Text taken from each page
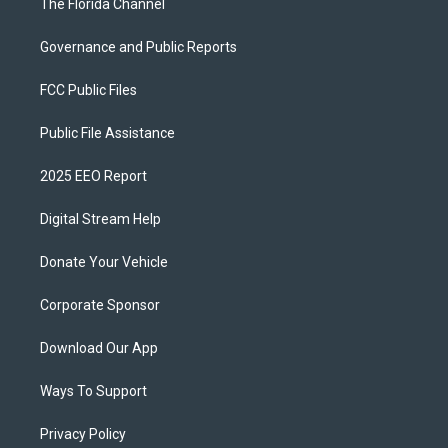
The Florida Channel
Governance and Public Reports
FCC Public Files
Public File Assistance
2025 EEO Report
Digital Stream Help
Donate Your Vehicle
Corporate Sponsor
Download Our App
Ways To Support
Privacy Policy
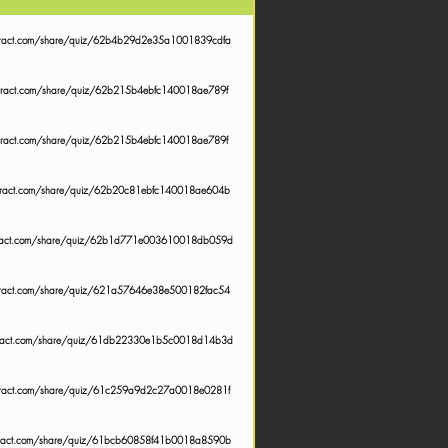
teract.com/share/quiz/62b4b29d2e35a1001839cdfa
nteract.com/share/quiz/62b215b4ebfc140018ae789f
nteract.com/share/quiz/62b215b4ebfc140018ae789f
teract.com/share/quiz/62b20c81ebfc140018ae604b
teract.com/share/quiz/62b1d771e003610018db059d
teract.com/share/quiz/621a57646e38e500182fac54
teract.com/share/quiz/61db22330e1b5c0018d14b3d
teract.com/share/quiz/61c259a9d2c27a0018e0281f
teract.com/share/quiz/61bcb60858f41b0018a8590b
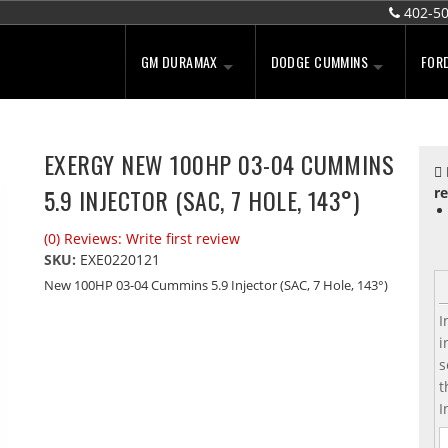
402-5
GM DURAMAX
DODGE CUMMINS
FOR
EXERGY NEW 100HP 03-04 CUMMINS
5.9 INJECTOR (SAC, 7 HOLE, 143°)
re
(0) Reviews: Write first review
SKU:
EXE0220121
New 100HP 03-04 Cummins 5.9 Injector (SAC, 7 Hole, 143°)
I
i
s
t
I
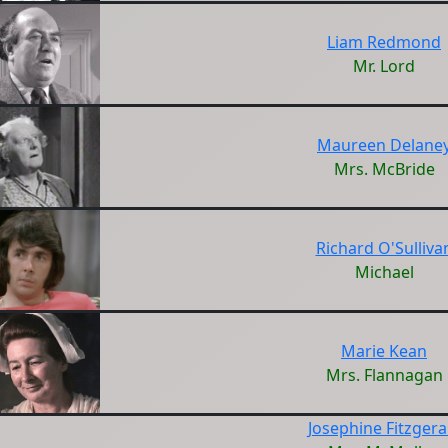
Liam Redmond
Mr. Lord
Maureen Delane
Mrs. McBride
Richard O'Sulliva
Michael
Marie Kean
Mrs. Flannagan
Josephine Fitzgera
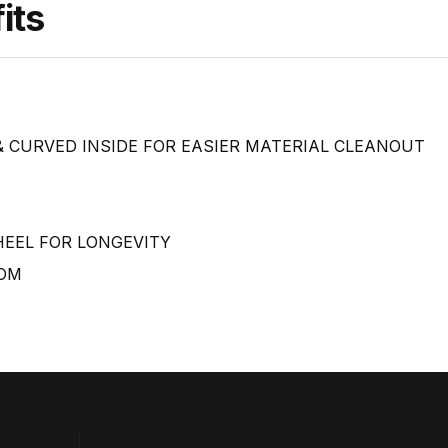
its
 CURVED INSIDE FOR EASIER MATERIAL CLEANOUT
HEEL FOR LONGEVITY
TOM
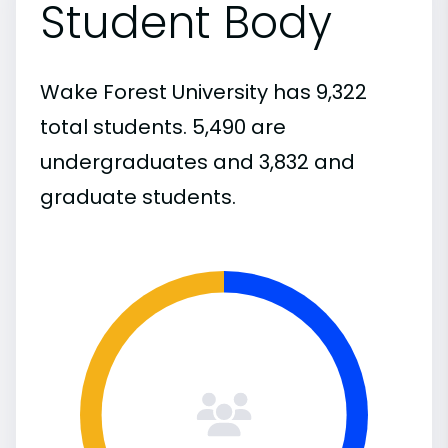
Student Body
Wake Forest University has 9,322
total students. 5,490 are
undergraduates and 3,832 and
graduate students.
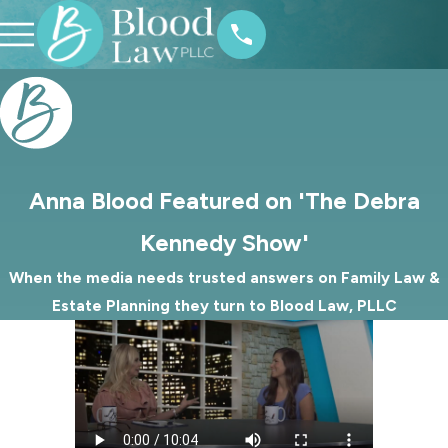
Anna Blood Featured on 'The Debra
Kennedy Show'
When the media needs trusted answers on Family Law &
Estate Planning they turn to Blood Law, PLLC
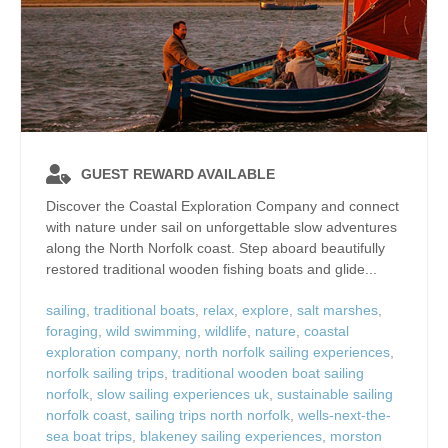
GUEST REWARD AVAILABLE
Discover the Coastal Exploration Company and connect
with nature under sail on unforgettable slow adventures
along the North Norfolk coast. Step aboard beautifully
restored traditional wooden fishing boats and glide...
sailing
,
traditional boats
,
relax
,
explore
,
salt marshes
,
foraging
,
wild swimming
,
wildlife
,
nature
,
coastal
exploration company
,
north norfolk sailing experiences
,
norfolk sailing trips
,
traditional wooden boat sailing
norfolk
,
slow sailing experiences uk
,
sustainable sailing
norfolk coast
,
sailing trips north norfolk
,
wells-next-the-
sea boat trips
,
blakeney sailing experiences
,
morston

Assigned task
Edit the text from all of the material above by replacing "Privacy Policy" with "Privacy Notice" and keeping everything else the same. Leave the pictures out of your answer.

Final answer
The Florida Channel
Governance and Public Reports
FCC Public Files
Public File Assistance
2025 EEO Report
Digital Stream Help
Donate Your Vehicle
Corporate Sponsor
Download Our App
Ways To Support
Privacy Notice
teract.com/share/quiz/62b4b29d2e35a1001839cdfa
nteract.com/share/quiz/62b215b4ebfc140018ae789f
nteract.com/share/quiz/62b215b4ebfc140018ae789f
teract.com/share/quiz/62b20c81ebfc140018ae604b
teract.com/share/quiz/62b1d771e003610018db059d
teract.com/share/quiz/621a57646e38e500182fac54
teract.com/share/quiz/61db22330e1b5c0018d14b3d
teract.com/share/quiz/61c259a9d2c27a0018e0281f
teract.com/share/quiz/61bcb60858f41b0018a8590b
402-5
GM DURAMAX
DODGE CUMMINS
FOR
EXERGY NEW 100HP 03-04 CUMMINS
5.9 INJECTOR (SAC, 7 HOLE, 143°)
re
(0) Reviews: Write first review
SKU:
EXE0220121
New 100HP 03-04 Cummins 5.9 Injector (SAC, 7 Hole, 143°)
I
i
s
t
I
Liam Redmond
Mr. Lord
Maureen Delane
Mrs. McBride
Richard O'Sulliva
Michael
Marie Kean
Mrs. Flannagan
Josephine Fitzgera
its
 CURVED INSIDE FOR EASIER MATERIAL CLEANOUT
HEEL FOR LONGEVITY
TOM
Student Body
Wake Forest University has 9,322
total students. 5,490 are
undergraduates and 3,832 and
graduate students.
Anna Blood Featured on 'The Debra
Kennedy Show'
When the media needs trusted answers on Family Law &
Estate Planning they turn to Blood Law, PLLC
GUEST REWARD AVAILABLE
Discover the Coastal Exploration Company and connect
with nature under sail on unforgettable slow adventures
along the North Norfolk coast. Step aboard beautifully
restored traditional wooden fishing boats and glide...
sailing
,
traditional boats
,
relax
,
explore
,
salt marshes
,
foraging
,
wild swimming
,
wildlife
,
nature
,
coastal
exploration company
,
north norfolk sailing experiences
,
norfolk sailing trips
,
traditional wooden boat sailing
norfolk
,
slow sailing experiences uk
,
sustainable sailing
norfolk coast
,
sailing trips north norfolk
,
wells-next-the-
sea boat trips
,
blakeney sailing experiences
,
morston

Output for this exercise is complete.